Un repère culturel s'éteint place Clémenceau
Le Furet du Nord de Béthune fermera ses portes dans les prochaines semaines. Installée depuis 34 ans sur la place Clémenceau, la librairie faisait partie du paysage quotidien. L'annonce est tombée le 30 juin : le groupe Nosoli, qui réunit les enseignes Furet du Nord et Decitre, va réduire la voilure et supprimer des magasins dans plusieurs villes, dont Béthune.
« C’est un vrai gâchis pour une enseigne qui aura marqué le centre-ville pendant plus de 30 ans. »
Le maire, Olivier Gacquerre, a réagi sur ses réseaux sociaux. Son message, sobre, dit l’onde de choc pour le commerce de proximité et ceux qui entraient ici pour un roman, un manuel scolaire ou un cadeau de dernière minute. Au-delà de l’émotion, l’édile replace cette fermeture dans une tendance nationale qui bouscule les biens culturels.
Une décision inscrite dans une restructuration nationale
Le groupe Nosoli, en redressement judiciaire depuis le début du mois de juin, prévoit de fermer 11 magasins sur 27 et d’envisager jusqu’à 163 suppressions de postes. En 2024, 50 emplois avaient déjà été supprimés au sein du groupe. Dans les Hauts-de-France, trois sites doivent disparaître : Roubaix, Villeneuve-d’Ascq et Béthune. La décision frappe donc aussi le Bassin minier et la métropole lilloise.

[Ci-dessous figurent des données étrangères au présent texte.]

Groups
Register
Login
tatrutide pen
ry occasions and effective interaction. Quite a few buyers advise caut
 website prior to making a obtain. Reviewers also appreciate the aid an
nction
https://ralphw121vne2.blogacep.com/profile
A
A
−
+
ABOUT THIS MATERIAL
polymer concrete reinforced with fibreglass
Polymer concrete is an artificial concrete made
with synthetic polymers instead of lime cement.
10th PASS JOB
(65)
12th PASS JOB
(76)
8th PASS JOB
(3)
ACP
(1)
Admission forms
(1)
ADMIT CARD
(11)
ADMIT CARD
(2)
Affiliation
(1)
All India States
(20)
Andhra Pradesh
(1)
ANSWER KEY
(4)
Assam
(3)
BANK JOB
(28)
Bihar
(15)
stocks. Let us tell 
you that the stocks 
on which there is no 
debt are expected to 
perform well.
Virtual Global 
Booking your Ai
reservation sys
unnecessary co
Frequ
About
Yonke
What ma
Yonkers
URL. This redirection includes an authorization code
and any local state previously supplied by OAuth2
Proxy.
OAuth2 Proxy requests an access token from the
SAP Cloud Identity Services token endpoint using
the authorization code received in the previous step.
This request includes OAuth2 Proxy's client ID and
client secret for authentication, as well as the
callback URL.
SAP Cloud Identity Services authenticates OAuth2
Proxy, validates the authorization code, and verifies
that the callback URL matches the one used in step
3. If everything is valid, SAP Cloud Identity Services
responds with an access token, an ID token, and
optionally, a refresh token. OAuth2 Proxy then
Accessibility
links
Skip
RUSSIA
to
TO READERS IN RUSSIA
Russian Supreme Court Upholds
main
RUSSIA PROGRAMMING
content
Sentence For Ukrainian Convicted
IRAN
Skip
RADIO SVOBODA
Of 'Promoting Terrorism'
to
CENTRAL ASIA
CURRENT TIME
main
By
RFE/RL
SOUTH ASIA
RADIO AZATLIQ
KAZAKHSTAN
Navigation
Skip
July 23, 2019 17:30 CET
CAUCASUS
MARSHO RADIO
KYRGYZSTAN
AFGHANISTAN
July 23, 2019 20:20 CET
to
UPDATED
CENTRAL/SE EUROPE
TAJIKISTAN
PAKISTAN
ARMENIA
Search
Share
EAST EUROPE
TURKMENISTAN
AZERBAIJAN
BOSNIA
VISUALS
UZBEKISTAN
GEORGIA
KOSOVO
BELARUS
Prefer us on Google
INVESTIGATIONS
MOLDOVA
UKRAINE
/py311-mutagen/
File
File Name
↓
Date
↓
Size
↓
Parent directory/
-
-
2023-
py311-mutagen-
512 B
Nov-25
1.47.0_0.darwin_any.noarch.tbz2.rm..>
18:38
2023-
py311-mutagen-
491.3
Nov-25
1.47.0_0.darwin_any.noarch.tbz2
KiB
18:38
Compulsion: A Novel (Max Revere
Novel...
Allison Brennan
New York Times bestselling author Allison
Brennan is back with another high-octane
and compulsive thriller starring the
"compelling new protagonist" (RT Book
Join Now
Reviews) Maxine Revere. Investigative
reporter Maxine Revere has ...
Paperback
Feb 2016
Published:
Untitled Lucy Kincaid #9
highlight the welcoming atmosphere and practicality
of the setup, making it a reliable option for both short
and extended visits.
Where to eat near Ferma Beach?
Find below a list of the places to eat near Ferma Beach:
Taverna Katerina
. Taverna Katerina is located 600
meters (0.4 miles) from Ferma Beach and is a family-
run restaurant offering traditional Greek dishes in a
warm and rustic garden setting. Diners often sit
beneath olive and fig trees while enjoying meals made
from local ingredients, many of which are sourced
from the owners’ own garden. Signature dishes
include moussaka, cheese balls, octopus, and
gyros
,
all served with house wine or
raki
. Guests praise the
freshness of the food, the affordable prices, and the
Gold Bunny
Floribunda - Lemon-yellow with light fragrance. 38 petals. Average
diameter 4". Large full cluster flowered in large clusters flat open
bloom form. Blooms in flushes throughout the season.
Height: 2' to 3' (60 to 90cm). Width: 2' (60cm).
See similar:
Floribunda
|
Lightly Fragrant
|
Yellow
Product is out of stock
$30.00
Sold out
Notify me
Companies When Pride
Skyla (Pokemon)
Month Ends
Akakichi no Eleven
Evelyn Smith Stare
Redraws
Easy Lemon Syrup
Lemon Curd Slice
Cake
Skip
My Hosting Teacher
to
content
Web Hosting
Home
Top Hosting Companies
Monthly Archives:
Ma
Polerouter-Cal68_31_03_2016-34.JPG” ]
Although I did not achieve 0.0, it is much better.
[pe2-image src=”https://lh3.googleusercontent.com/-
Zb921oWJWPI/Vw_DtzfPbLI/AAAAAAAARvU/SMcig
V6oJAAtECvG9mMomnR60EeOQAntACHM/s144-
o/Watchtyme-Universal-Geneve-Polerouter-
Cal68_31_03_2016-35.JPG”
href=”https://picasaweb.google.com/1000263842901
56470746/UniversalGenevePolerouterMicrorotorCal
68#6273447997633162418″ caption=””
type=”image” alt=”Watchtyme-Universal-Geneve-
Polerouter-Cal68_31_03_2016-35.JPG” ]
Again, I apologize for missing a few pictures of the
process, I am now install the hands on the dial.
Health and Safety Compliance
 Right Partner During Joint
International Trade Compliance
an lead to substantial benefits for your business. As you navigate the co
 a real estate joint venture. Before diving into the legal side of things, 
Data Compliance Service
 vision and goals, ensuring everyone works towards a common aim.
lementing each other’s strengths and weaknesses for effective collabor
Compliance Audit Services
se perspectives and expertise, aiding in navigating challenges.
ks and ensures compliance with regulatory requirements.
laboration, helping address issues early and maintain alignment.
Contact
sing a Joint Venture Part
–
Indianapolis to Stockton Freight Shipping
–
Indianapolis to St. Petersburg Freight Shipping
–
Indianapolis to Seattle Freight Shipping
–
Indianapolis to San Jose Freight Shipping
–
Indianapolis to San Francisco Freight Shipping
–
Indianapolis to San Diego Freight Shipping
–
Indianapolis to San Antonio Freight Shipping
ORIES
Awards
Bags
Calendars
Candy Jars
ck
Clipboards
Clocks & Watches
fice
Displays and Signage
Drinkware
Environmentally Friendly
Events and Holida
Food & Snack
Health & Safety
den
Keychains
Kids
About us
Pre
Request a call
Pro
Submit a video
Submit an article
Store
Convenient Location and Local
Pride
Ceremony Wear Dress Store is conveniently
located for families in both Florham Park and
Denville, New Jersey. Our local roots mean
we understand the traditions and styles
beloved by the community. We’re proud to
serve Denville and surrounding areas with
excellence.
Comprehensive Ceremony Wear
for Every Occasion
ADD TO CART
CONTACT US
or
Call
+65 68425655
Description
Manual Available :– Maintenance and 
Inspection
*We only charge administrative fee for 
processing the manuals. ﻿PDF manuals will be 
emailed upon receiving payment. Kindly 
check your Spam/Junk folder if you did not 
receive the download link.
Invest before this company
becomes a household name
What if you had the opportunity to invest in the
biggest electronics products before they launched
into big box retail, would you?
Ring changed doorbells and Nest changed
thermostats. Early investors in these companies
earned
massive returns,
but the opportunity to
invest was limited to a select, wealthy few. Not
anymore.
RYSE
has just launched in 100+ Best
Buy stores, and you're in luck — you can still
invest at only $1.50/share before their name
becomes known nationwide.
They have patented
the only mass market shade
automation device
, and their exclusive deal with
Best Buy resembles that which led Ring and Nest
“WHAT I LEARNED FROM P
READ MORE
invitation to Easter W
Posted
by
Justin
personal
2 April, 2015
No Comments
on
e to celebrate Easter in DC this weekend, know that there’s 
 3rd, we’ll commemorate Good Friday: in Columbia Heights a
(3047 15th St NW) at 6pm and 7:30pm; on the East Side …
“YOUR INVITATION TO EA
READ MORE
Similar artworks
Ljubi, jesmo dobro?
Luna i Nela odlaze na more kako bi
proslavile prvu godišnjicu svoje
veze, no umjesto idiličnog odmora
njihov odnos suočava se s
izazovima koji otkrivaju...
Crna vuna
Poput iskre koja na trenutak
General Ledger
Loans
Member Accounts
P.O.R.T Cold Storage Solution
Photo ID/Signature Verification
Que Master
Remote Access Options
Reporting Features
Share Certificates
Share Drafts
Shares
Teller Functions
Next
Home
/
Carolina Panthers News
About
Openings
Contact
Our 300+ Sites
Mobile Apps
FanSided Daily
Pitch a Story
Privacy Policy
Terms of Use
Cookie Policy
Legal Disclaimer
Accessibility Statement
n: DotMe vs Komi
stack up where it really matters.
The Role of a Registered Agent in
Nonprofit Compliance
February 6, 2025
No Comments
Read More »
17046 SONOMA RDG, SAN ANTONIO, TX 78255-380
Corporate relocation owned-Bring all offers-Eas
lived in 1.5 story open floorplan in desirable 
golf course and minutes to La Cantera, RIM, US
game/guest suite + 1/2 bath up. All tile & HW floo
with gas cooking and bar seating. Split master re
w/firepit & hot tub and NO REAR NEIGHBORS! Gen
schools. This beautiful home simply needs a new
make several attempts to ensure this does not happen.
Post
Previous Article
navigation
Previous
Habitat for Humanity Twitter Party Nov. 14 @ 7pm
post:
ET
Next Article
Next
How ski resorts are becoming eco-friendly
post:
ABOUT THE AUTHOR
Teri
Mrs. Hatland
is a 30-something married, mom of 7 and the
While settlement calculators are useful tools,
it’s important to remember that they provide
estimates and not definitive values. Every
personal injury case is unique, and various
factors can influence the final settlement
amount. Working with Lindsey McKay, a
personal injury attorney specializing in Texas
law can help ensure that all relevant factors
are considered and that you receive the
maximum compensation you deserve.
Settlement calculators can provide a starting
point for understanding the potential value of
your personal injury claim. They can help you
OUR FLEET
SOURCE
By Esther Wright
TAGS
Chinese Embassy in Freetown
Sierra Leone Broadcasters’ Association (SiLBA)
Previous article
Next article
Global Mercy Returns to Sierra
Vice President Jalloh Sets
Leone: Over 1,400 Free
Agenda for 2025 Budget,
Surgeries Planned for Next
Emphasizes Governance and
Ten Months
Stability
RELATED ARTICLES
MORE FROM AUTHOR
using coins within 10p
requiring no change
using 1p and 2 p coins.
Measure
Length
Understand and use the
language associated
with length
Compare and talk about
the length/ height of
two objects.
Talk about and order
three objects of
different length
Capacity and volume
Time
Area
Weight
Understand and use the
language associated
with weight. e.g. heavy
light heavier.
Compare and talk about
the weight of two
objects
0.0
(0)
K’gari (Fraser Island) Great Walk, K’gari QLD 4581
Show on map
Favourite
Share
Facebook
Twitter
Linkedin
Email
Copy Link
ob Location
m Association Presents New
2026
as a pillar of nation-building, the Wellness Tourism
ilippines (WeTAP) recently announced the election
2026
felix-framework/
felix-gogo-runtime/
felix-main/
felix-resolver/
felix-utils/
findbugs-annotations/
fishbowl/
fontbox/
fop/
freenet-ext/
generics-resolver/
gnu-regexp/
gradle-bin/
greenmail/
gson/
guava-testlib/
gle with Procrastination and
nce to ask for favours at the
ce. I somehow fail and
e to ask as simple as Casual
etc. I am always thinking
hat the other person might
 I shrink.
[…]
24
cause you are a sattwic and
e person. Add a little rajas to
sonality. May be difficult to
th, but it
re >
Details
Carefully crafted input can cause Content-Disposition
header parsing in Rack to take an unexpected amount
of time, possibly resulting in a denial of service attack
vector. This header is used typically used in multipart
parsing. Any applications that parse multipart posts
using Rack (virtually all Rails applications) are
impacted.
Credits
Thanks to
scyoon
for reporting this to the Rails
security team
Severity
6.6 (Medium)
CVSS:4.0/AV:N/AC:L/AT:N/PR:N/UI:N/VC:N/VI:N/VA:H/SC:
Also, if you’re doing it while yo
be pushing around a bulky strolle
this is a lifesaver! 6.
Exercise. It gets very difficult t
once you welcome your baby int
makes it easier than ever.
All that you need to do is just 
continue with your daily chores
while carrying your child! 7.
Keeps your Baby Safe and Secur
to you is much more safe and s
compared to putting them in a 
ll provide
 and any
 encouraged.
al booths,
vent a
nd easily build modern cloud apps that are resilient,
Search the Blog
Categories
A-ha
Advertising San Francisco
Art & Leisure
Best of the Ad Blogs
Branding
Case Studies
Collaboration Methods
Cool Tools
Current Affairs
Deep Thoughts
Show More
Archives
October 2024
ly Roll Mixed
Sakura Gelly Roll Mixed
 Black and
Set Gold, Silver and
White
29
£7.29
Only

| Enseigne / Groupe | Magasins (total) | Fermetures prévues | Suppressions de postes (max.) |
|---|---|---|---|
| Furet du Nord / Decitre (Nosoli) | 27 | 11 | 163 |
Fondé à Lille en 1921, le Furet du Nord a introduit le libre-service en 1959 dans les librairies. Son vaisseau amiral de la Grand'Place de Lille a longtemps symbolisé l’essor d’un modèle populaire et accessible. La fermeture à Béthune, elle, marque la fin d’une antenne qui avait su trouver sa place dans le centre-ville, au rythme des rentrées scolaires et des fêtes de fin d’année.
Ce que cela change pour Béthune
Sur la place Clémenceau, l’enseigne drainait un flux régulier. Moins de passages en vitrine, c’est mécaniquement un peu moins de clientèle pour les commerces voisins. Les habitués devront désormais se tourner vers d’autres points de vente du secteur ou vers la commande en ligne. L’impact sur l’emploi local n’est pas précisé au niveau de la boutique béthunoise, mais la fermeture intervient dans un contexte de marché du livre plus tendu.
- Le site de Béthune fermera dans le même mouvement que Roubaix et Villeneuve-d’Ascq.
- La réorganisation s’inscrit dans une procédure de redressement judiciaire ouverte début juin.
- Le groupe évoque une conjoncture défavorable pour les biens culturels.
Un secteur sous pression
Le signal est national : recul du marché depuis 2021, concurrence du numérique et des plateformes, coûts de fonctionnement en hausse, notamment pour les loyers commerciaux. Si ces facteurs sont globaux, leurs effets se lisent très localement, rue par rue. À Béthune, c’est une locomotive culturelle qui quitte l’affiche.
Le maire insiste sur le fait que ces difficultés dépassent la seule situation béthunoise. La disparition du magasin le rappelle : un centre-ville, ce sont des adresses qui comptent, des équipes qui connaissent les lecteurs, des repères qui donnent envie de flâner. Perdre une grande librairie, c’est perdre une raison de s’arrêter au cœur de la ville.
Et maintenant ?
Reste la question de la reprise du local commercial et du calendrier de fermeture, non précisés à ce stade. La municipalité devra composer avec une cellule vide supplémentaire, et les acteurs économiques du centre-ville chercheront à limiter l’effet domino. Les clients les plus fidèles guetteront, eux, les informations pratiques liées à la liquidation du stock et à l’éventuelle redirection des commandes en cours. Le groupe n’a pas détaillé ces modalités dans sa communication.
Au-delà de l’enseigne, l’enjeu est celui de l’animation urbaine. Pour Béthune, conserver une offre culturelle visible dans l’hypercentre reste un impératif. La fermeture du Furet du Nord rappelle que l’équilibre commercial est fragile, surtout pour les commerces de destination qui faisaient venir des clients de toute l’agglomération.